You might want to stop reading at this point because it’s going to go deep into the darkness in my soul. I honestly didn’t expect this story to come out like this but once my mind starts to leak stuff, I’m basically just along for the ride. Please, if reading about suicide bothers you, stop now.
I really thought that by this point in my life I’d be living in Amsterdam. Well not living exactly, more like dying exactly. Heavily medicated against pain, or just against life’s aggressions. Plus legalization of drugs and prostitution, I mean could you ask for a better end of life story?
If you’ve read much of what I posted in the past, you have read about the many ways I have abused my body; either through physical abuse, alcohol, or just plain stupidity. I never expected to live this long. I didn’t even want to live this long. I had planned many exits over my lifetime. Using the word lifetime makes me think of using the word deathtime. Not really a word, but descriptive in context. I don’t think most people think about their death on a regular basis. Certainly not about how soon they will die, or about under what conditions they might choose the time for them to bring their life to an end.
I spent many years earlier in my life waking up in the morning to my first thought being about suicide. I was severely mentally ill. My life wasn’t really that bad compared to the majority of the world, but again I was not mentally stable enough to have a grasp on where I was and the help I needed at the time. It wasn’t very long into my third marriage that my wife confided that she wasn’t at all sure that she would see me alive the next day. I made a promise to her that I would not take my life without first having a discussion with her about why I would do it. That promise saved my life many times, because back then, I loved and respected my wife.

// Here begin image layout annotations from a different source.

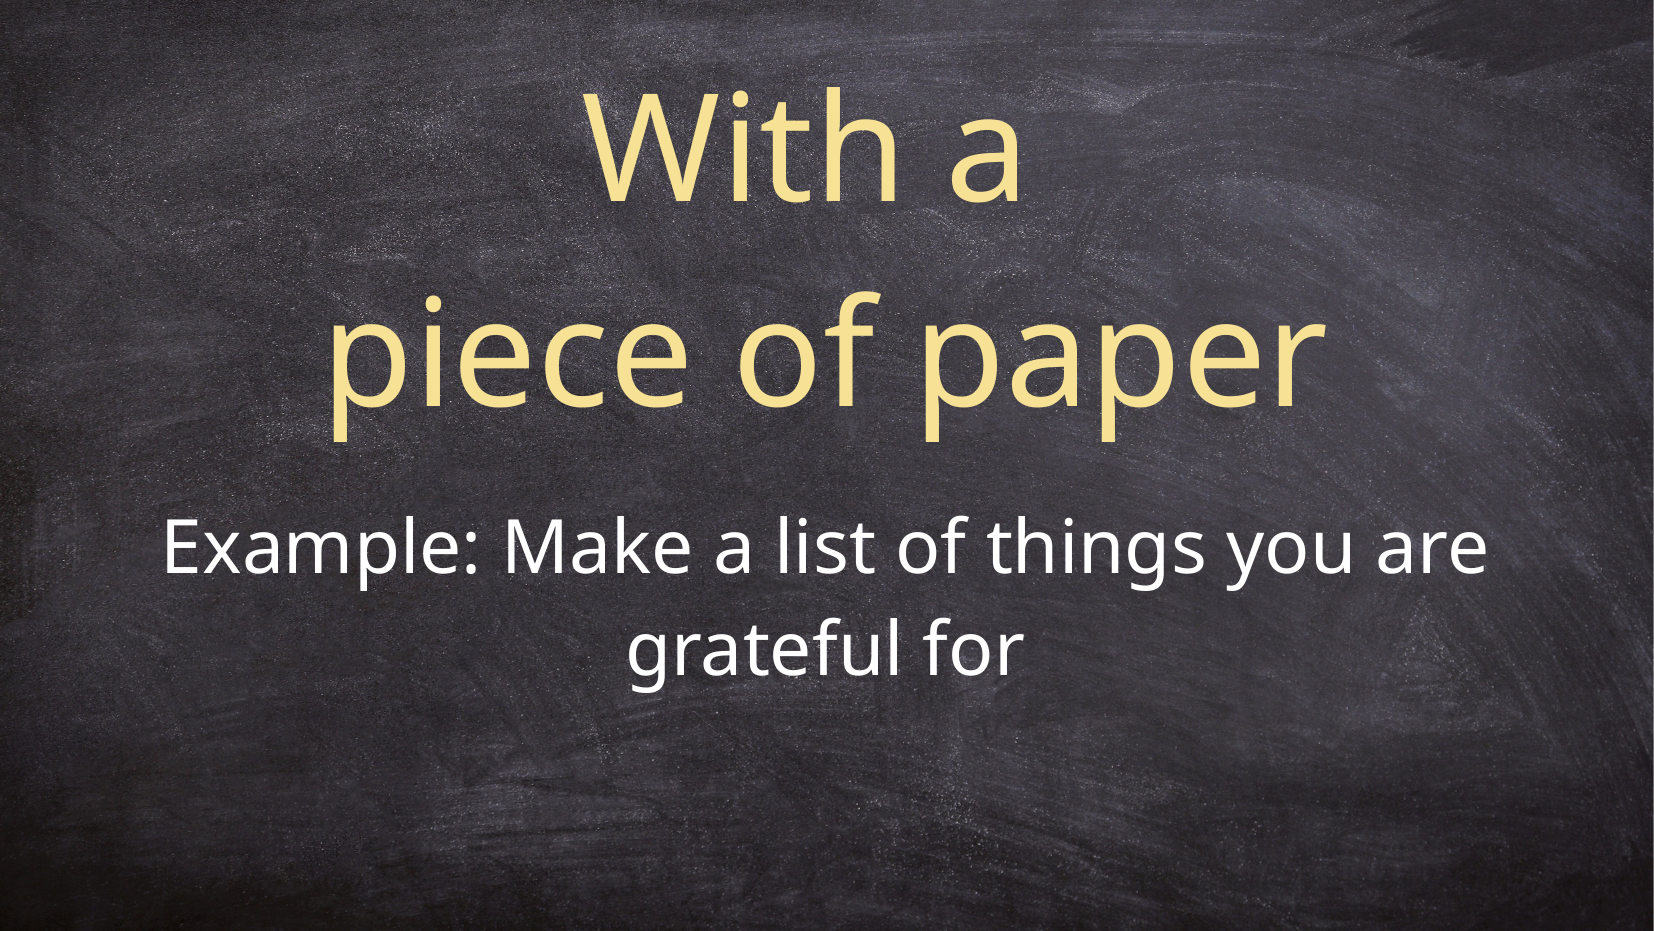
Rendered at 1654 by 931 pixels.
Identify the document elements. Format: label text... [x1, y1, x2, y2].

subtitle With a piece of paper Example: Make a list of things you are grateful for [81, 41, 1570, 875]
picture [0, 0, 1654, 931]
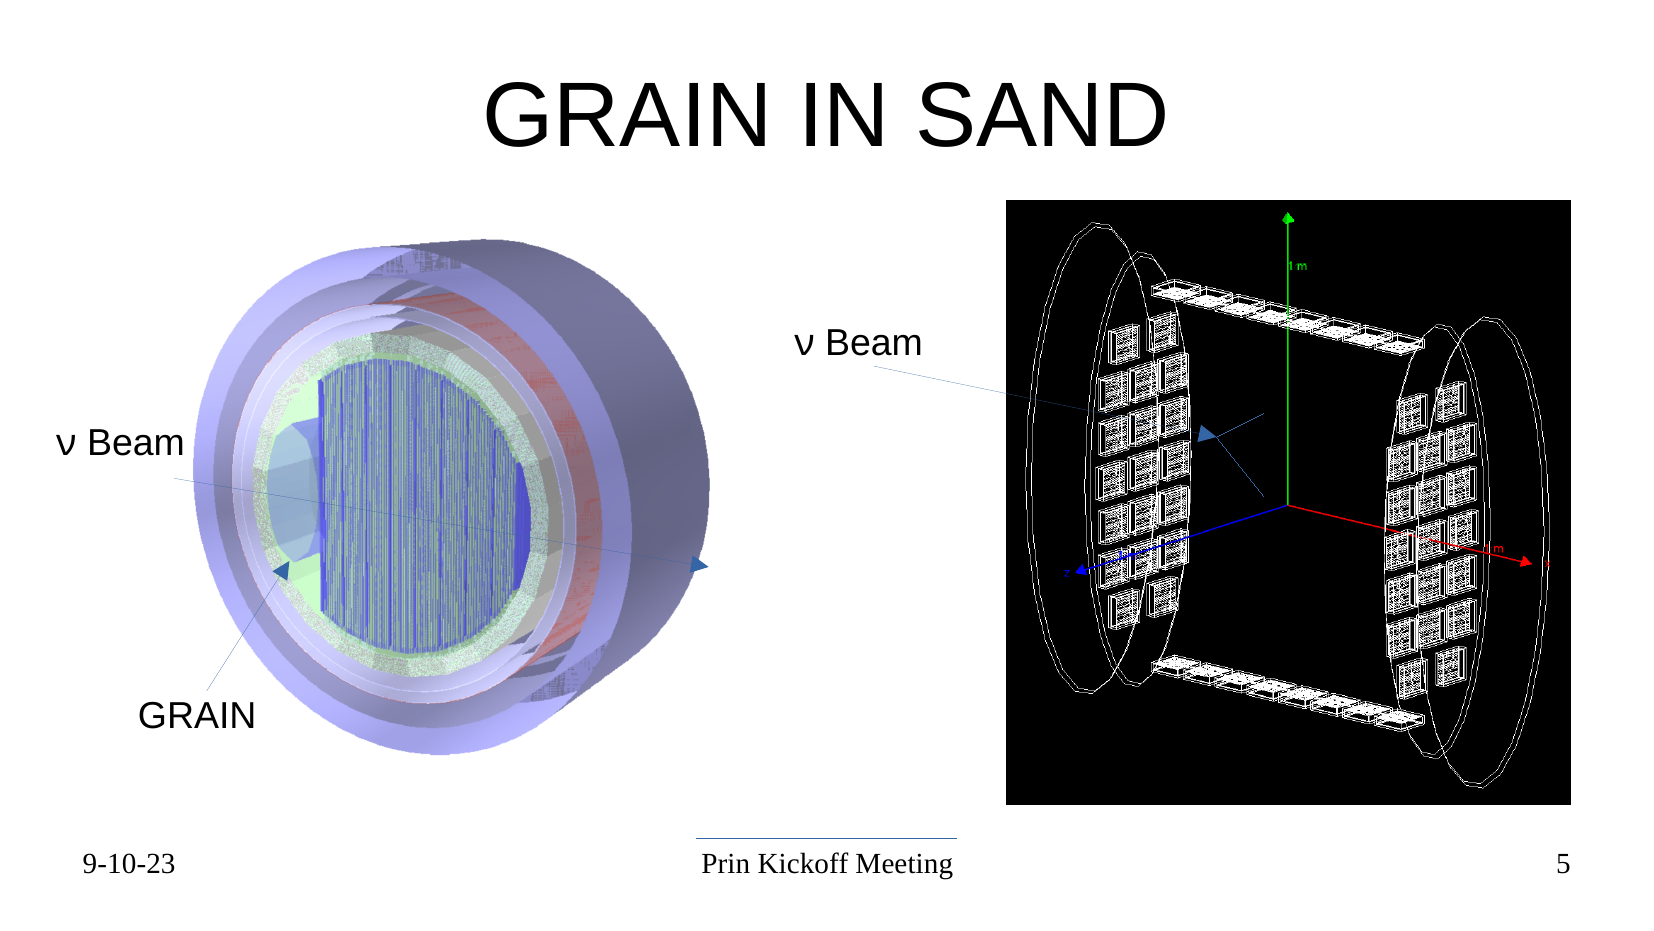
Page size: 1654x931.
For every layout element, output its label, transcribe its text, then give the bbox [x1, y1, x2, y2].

I also think that one of reasons why it became easier to just keep on going, was a dream I had about my sister who also suffers with depression. In the dream, I make a phone call to her and explain that I intend to commit suicide and the reasons why. She was very supportive of my thoughts and desires to die, as she had dealt with the same feelings in her own life. As we’re talking, I begin to feel all the weight of my despair being lifted off of me. Catharsis is too small a concept to describe what was happening. The experience was at once freeing, enlightening, and world view changing. Maybe someone could explain what happened to me in psychological terms, but I don’t want you to do that. It was an experience that changed my life, and I don’t want to rescind any of help I received from a dream. I truly believe that this help came from the universal consciousness that surrounds us all, and is there for our benefit, if we just let it help us.
Some of the wonderful writers on Substack have shared stories lately. Writers like @katespeer, Eleanor Jones @writeherewritenow and so many others, have made things much clearer for navigating the hellscape that is in my mind. Please read them. They will help you, and help you to deal with people in your life that suffer in this way.
Being sick and exhausted from a kidney stone and respiratory infection is not a good thing to mix in with chronic depression. I feel like I’m on a muddy slog down a thick forest path to I’m not sure where. I can’t see the end of forest, but I’m still getting up each day hoping to make some progress. At least until I see Amsterdam in the distance.
Jack...I'm so sorry for what you are going through! Our minds and bodies are so closely tied together and I find depression comes much easier when I'm physically unwell, whether due to pain or illness (or disabilities rearing their ugly heads). Some of most helpful, profound, healing times in my own life have been due to dreams, so I don't discount that at all! Stick around. We need your voice.
Jack: I’m with Linda, please stick around. I need you, good neighbor. Since the age of 10 I have known that life can end in an instant. Up until the age of about 47 (when I bought my house near you) I never planned for anything ‘cause I knew how quickly life could be over with. And when I had my mini heart attack last year, the tragedy of almost losing life really hit home. Stick around, Friend … I’m real close if you need someone to listen. LOVE and HUGS, today and always, Jack!!!